Scientists believe that Jiaogulan can increase fat oxidation and glucose uptake which may lead to weight loss because it is an activator of AMP-activated protein kinase. The activation of the AMPK enzyme inhibits cholesterol and fat synthesis. Both in vitro and in vivo research identified that the saponins damulin A and B are directly involved in this action by increasing the phosphorylation of AMPK, which in turn stimulates beta-oxidation.
Preliminary research suggests that Jiaogulan can reduce blood sugar levels through inhibition of protein tyrosine phosphatase 1B, which increases insulin sensitivity. It is not believed to increase insulin in humans but rather lowers blood glucose levels by increasing the release of insulin.

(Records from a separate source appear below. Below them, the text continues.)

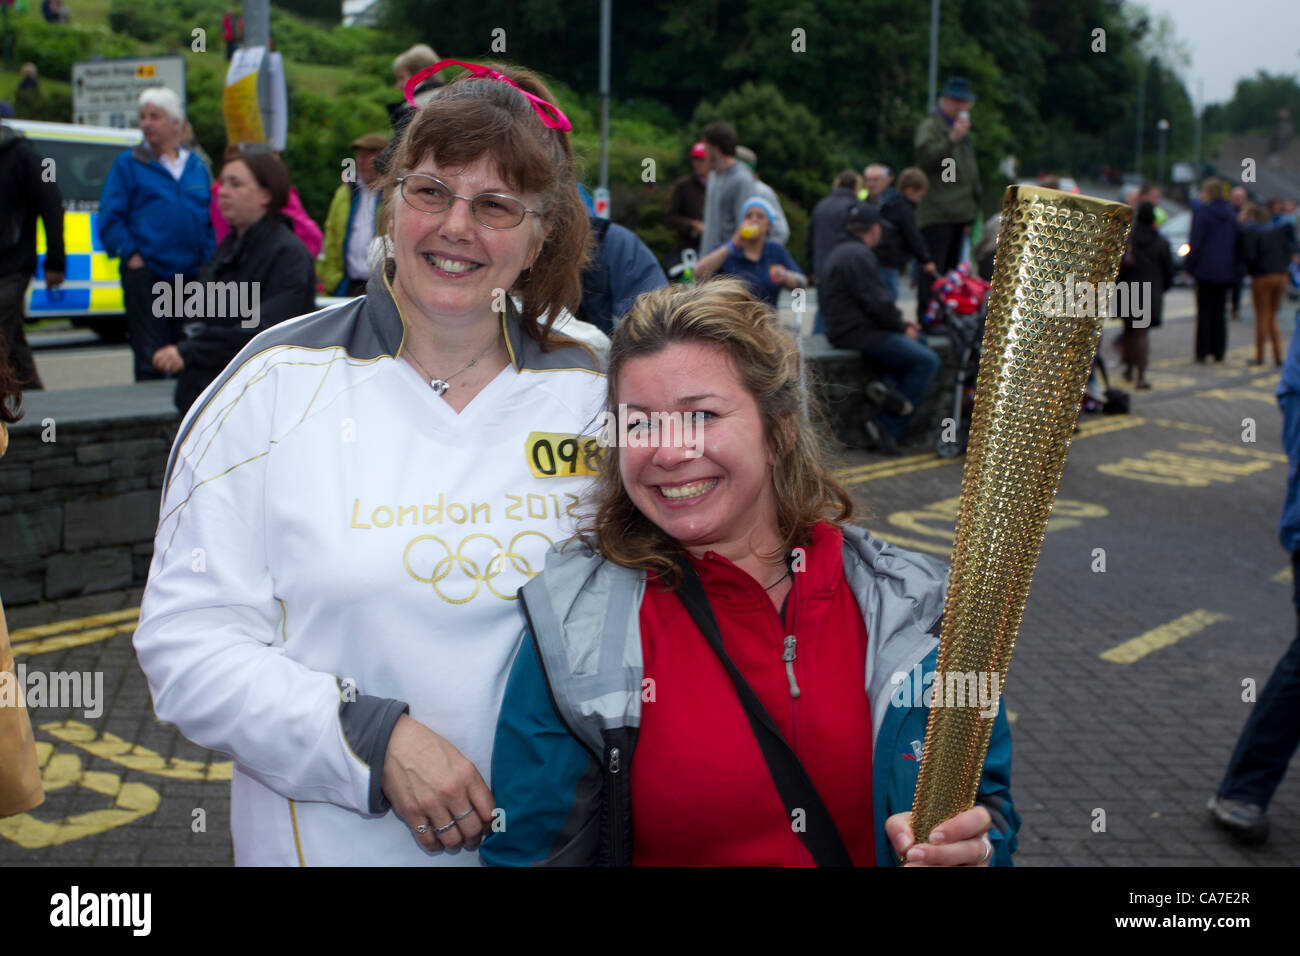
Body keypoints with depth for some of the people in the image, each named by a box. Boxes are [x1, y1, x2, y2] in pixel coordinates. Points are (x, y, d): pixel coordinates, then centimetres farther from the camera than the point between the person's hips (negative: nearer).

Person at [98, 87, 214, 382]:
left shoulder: (196, 167, 13)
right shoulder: (128, 164, 4)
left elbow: (210, 221, 15)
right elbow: (110, 218, 0)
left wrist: (208, 262, 4)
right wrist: (132, 255, -9)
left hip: (191, 277, 4)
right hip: (146, 274, -3)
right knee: (150, 358, -5)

Jiaogulan’s gypenosides are thought to have anti-lipid peroxidation activities and may protect vascular endothelial cells from oxidative damage. Its cardiovascular effects have been mostly studied in animals and suggest that its gypenosides may prevent the development of atherosclerosis, and may lower blood pressure, blood vessel resistance, heart rate, inhibit platelet aggregation, and increase coronary blood flow.

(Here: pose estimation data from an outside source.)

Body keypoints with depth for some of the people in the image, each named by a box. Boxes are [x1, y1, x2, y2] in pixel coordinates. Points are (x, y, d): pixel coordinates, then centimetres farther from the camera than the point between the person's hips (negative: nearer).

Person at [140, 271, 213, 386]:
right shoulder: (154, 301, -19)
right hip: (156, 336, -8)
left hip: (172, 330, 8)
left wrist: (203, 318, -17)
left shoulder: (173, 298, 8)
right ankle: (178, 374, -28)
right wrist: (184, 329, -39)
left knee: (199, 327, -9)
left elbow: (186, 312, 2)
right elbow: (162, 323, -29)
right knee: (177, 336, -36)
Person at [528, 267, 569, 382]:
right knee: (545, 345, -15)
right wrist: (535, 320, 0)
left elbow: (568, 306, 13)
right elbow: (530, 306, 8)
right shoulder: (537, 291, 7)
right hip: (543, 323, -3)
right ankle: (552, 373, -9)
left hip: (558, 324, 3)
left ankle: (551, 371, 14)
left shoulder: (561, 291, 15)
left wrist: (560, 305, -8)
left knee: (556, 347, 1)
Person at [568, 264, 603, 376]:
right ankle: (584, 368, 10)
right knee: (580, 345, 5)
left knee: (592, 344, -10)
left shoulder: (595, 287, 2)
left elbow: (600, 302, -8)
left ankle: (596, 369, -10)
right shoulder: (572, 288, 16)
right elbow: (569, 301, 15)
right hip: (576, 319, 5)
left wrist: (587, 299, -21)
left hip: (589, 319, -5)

Perhaps the most interesting benefit of Jiaogulan is its ability to lower cholesterol. In vitro and animal studies have pointed to the ability of Jiaogulan to activate liver X receptors, which are the receptors that regulate and sense the levels of cholesterol in the tissues. By activating these receptors, the herb promotes balanced levels of cholesterol.
Jiaogulan’s anti-inflammatory properties are due to the gypenoside XLIX which inhibits the main pathway of inflammation through the nuclear factor-kappaB. Gypenoside XLIX inhibits the activation of this pro-inflammatory due to a peroxisome proliferator-activated receptor-alpha-dependent pathway (PPAR-alpha-dependent).
The extract of the roots via alcohol is generally used for concentrated saponin and triterpenoid content, while hot water extracts from the leaves in a tea are generally utilized for its flavonoids.
Jiaogulan (Gynostemma) Capsules Dosage
Jiaogulan (Gynostemma) Capsules provide 450 mg per 1 capsule.
Suggested use for adults is 1 capsule by mouth once daily.
Jiaogulan (Gynostemma) Side Effects & Toxicity
If you are taking any medications, please consult with your healthcare practitioner before beginning supplementation with Jiaogulan.
Jiaogulan is usually well tolerated when taken orally. Side effects are rare but may include gastrointestinal discomforts such as nausea and increased bowel movements.
If you are taking any medications, herbs, or supplements, please consult with your healthcare practitioner before beginning supplementation with Jiaogulan.